While those fortunate among us sit in Canada (fortunate, that is, in all respects save for the presence of the iPhone!), we can recognize that lawsuits are the blunt instrument that American corporations and people wield all too easily. But there’s something really smelly about going after the same people that keep you in your sports cars and shmancy suits. Logic dictates that you won’t be in business very long. And while the music market is sufficiently large that many people don’t connect the lawsuits with the music, as it were, there is now enough backlash from the public that some companies are backing down. When those lawsuits first started in 2003, many seemingly innocent people were targeted, according to this Washington Post article.

While one could argue that file sharing of music has decreased as a result of those lawsuits, there are also many people — myself included — who buy a lot less music now than they used to, as a direct result of the music industry’s practices. And now that some music groups are leaving the sticky embrace of their labels altogether to pursue their own fortunes (Radiohead may be the latest, with their latest album), I think the message is getting through: lawsuits may not be the instrument of choice for reducing file sharing.

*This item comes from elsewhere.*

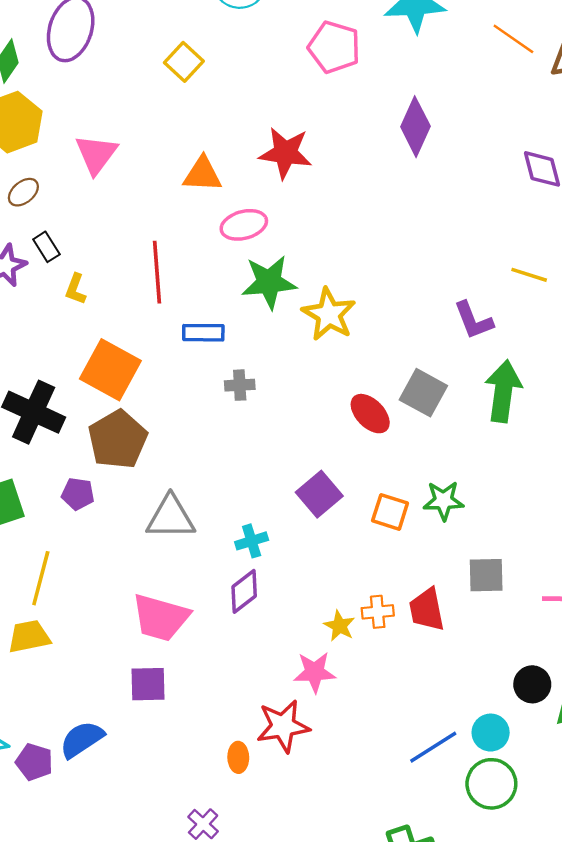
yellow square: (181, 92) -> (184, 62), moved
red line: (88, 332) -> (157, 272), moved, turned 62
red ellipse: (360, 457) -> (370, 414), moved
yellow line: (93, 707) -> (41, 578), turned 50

But then we get this story about how the Business Software Alliance (BSA) is using RIAA-like tactics to strangle its customers for using unregistered software.

The BSA is a collection of companies, including Microsoft, Adobe and Symantec. These are some of the biggest software producers in the world, and they are using some of the shadiest strategies to pursue their agenda. As the linked article reads,

Of the $13 million that the BSA reaped in software violation settlements with North American companies last year, almost 90 percent came from small businesses, the AP found.

Sound familiar? The biggest companies suing the smallest customers. Perfect. But it gets better:

…according to an attorney who represents companies that have drawn BSA attention, it is the offers of huge rewards - upwards of $1 million - that creates an irresistible temptation for IT execs to rat out employers, especially former employers.

Let’s draw a picture: your company has a resident IT guy. He’s responsible for running your systems and tracking your software purchases. Then, for whatever reason, he leaves the company. The next week, the BSA has handed this former IT guy a bag of cash, and they’re delivering a lawsuit to you, based on the fact that this guy either didn’t do his job, or told a good story.

And the BSA’s war chest — used solely to reward disgruntled snitches from companies — is a dirty method indeed. According to the original AP story published today, there are many innocent companies who simply aren’t aware that they are violators.

It pains me to see the name of Apple Inc. in there with the Microsofts and Symantecs of the world. In all other ways they don’t act callously with software licensing (for example, they don’t use complicated and error-prone activation with their operating systems and other software).

So the takeaway here is twofold: if you’re a small business, take some time to track your software licences. But also consider moving to free software, such as Ubuntu Linux for the operating system, and OpenOffice for your office suite. Especially if you’re a Windows user. Any company that makes a business of suing its customers deserves to lose some business too.